Greatest hits album by Styx
- Released: 1987
- Genre: Rock/Pop
- Length: 68:49
- Label: A&M
- Producer: Styx

Styx compilation chronology
| Best of Styx (1977) | Styx - Classics, Volume 15 (1987) | Styx Greatest Hits (1995) |

= Styx Classics Volume 15 =

Styx - Classics, Volume 15 is a greatest hits compilation for the band Styx, released in 1987 by A&M Records as part of A&M's classics series of greatest hits albums for artists on its label.

Like Best of Styx, this compilation is label-exclusive. Therefore, it only contains Styx's hits on the A&M label—which necessarily excludes Styx's significant hit "Lady", which was recorded for Wooden Nickel Records.
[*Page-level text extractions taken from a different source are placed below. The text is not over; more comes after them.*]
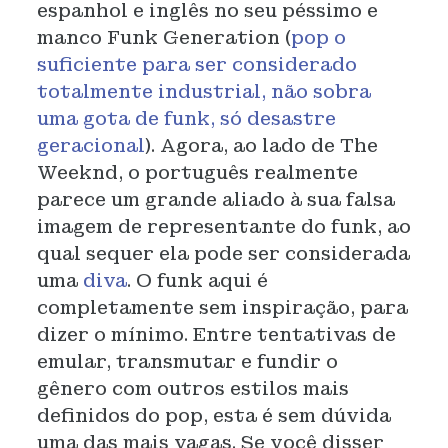
espanhol e inglês no seu péssimo e
manco Funk Generation (
pop o
suficiente para ser considerado
totalmente industrial, não sobra
uma gota de funk, só desastre
geracional
). Agora, ao lado de The
Weeknd, o português realmente
parece um grande aliado à sua falsa
imagem de representante do funk, ao
qual sequer ela pode ser considerada
uma
diva
. O funk aqui é
completamente sem inspiração, para
dizer o mínimo. Entre tentativas de
emular, transmutar e fundir o
gênero com outros estilos mais
definidos do pop, esta é sem dúvida
uma das mais vagas. Se você disser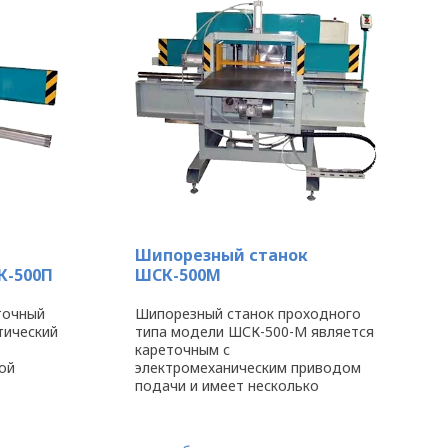
Шипорезный станок
К-500П
ШСК-500М
точный
Шипорезный станок проходного
тический
типа модели ШСК-500-М является
кареточным с
ой
электромеханическим приводом
подачи и имеет несколько
жностью
вариантов исполнения. Станок по
м
желанию клиента может иметь
неподвижный либо подвижный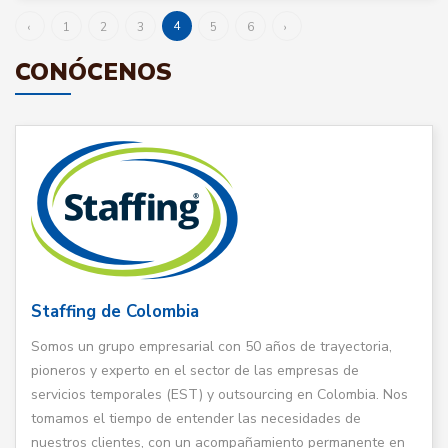
4
‹
1
2
3
5
6
›
CONÓCENOS
Staffing de Colombia
Somos un grupo empresarial con 50 años de trayectoria,
pioneros y experto en el sector de las empresas de
servicios temporales (EST) y outsourcing en Colombia. Nos
tomamos el tiempo de entender las necesidades de
nuestros clientes, con un acompañamiento permanente en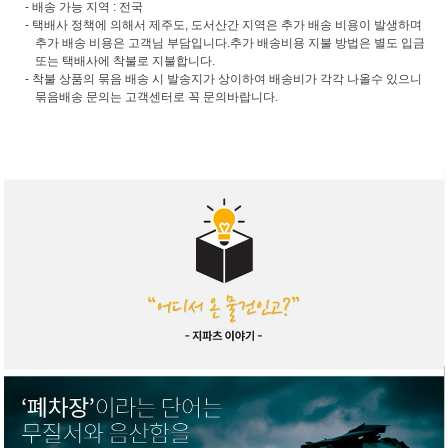
- 배송 가능 지역 : 전국
- 택배사 정책에 의해서 제주도, 도서산간 지역은 추가 배송 비용이 발생하며
추가 배송 비용은 고객님 부담입니다.추가 배송비용 지불 방법은 별도 입금
또는 택배사에 착불로 지불합니다.
- 착불 상품의 묶음 배송 시 발송지가 상이하여 배송비가 각각 나올수 있으니
묶음배송 문의는 고객센터로 꼭 문의바랍니다.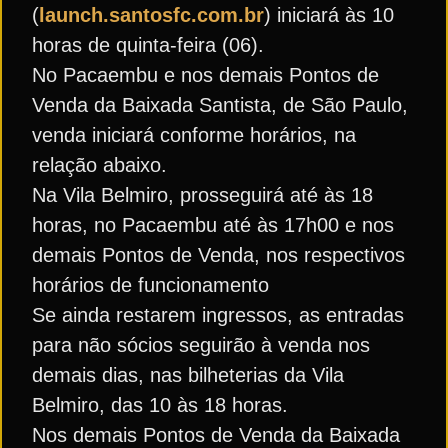
(
launch.santosfc.com.br
) iniciará às 10
horas de quinta-feira (06).
No Pacaembu e nos demais Pontos de
Venda da Baixada Santista, de São Paulo,
venda iniciará conforme horários, na
relação abaixo.
Na Vila Belmiro, prosseguirá até às 18
horas, no Pacaembu até às 17h00 e nos
demais Pontos de Venda, nos respectivos
horários de funcionamento
Se ainda restarem ingressos, as entradas
para não sócios seguirão à venda nos
demais dias, nas bilheterias da Vila
Belmiro, das 10 às 18 horas.
Nos demais Pontos de Venda da Baixada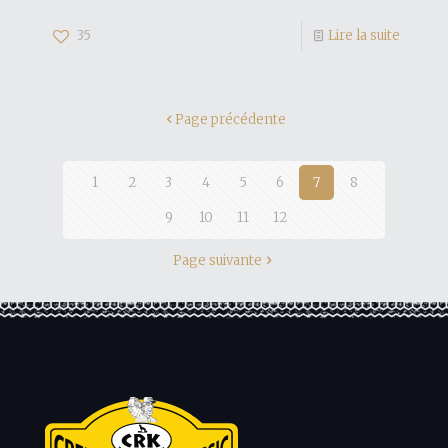
35
Lire la suite
Page précédente
1
2
3
4
5
6
7
8
9
10
11
12
Page suivante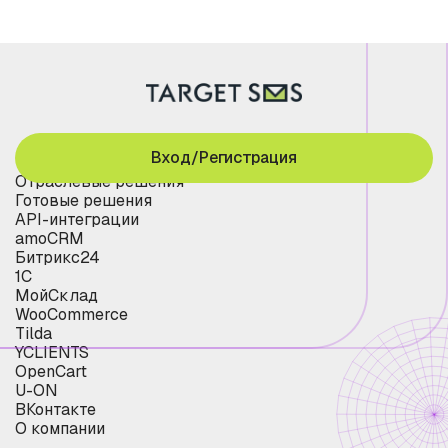
Вход/Регистрация
Отраслевые решения
Готовые решения
API-интеграции
amoCRM
Битрикс24
1С
МойСклад
WooCommerce
Tilda
YCLIENTS
OpenCart
U-ON
ВКонтакте
О компании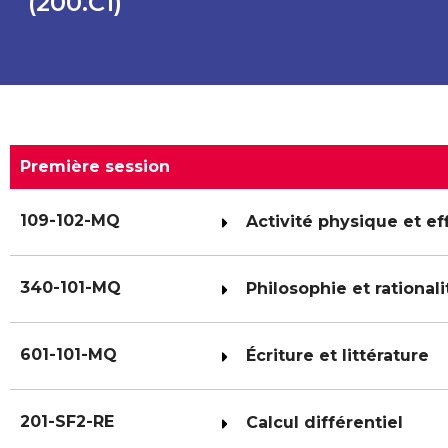
(200.C1)
Première session
109-102-MQ
Activité physique et ef
340-101-MQ
Philosophie et rationali
601-101-MQ
Écriture et littérature
201-SF2-RE
Calcul différentiel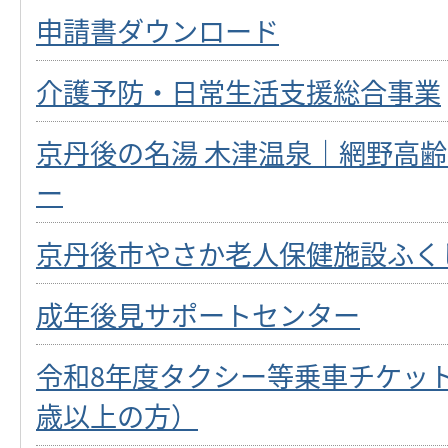
申請書ダウンロード
介護予防・日常生活支援総合事業
京丹後の名湯 木津温泉｜網野高
ー
京丹後市やさか老人保健施設ふく
成年後見サポートセンター
令和8年度タクシー等乗車チケット
歳以上の方）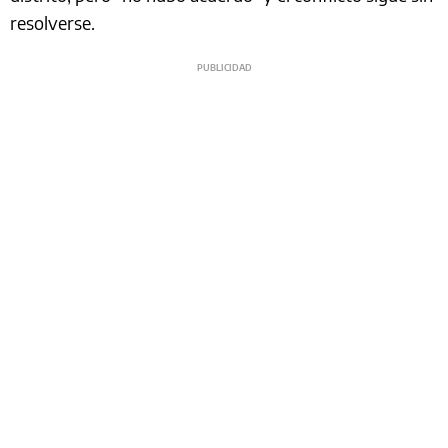
resolverse.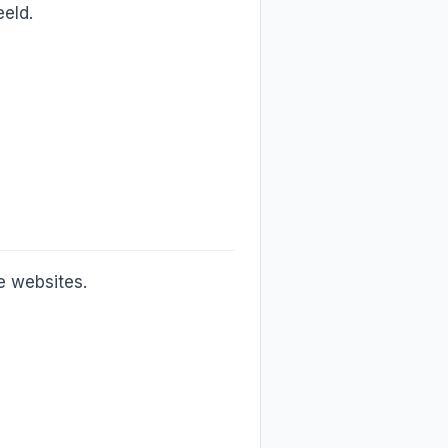
eld.
 websites.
Of note, the version of "Come Sail Away" on the album is an abbreviated edit with an early fade, and the version of "Miss America" is a live performance of the song.

Professional ratings
Review scores
| Source | Rating |
| Allmusic |  |

==Track listing==
1. "Babe" (D. DeYoung) – 4:28
2. "Blue Collar Man (Long Nights)" (T. Shaw) – 4:07
3. "Come Sail Away" (Early fade-out) (D. DeYoung) – 5:32
4. "Crystal Ball" (T. Shaw) – 4:32
5. "Fooling Yourself (The Angry Young Man)" (Early fade-out) (T. Shaw) – 5:10
6. "Light Up" (D. DeYoung) – 4:21
7. "Mr. Roboto" (D. DeYoung) – 5:29
8. "Renegade" (T. Shaw) – 4:15
9. "The Best of Times" (D. DeYoung) – 4:19
10. "Don't Let It End" (D. DeYoung) – 4:57
11. "The Grand Illusion" (D. DeYoung) – 4:37
12. "Suite Madame Blue" (D. DeYoung) – 6:33
13. "Too Much Time on My Hands" (T. Shaw) – 4:33
14. "Miss America" (Live) (J. Young) – 6:23

==Personnel==
- Dennis DeYoung - keyboards, vocals
- Tommy Shaw - guitar, mandolin, vocals
- James Young - guitar, vocals
- John Curulewski - guitar, vocals
- Chuck Panozzo - bass, vocals
- John Panozzo - drums

==Certifications==

| Region | Certification | Certified units/sales |
| United States (RIAA) | Gold | 500,000^{^} |
^{^} Shipments figures based on certification alone.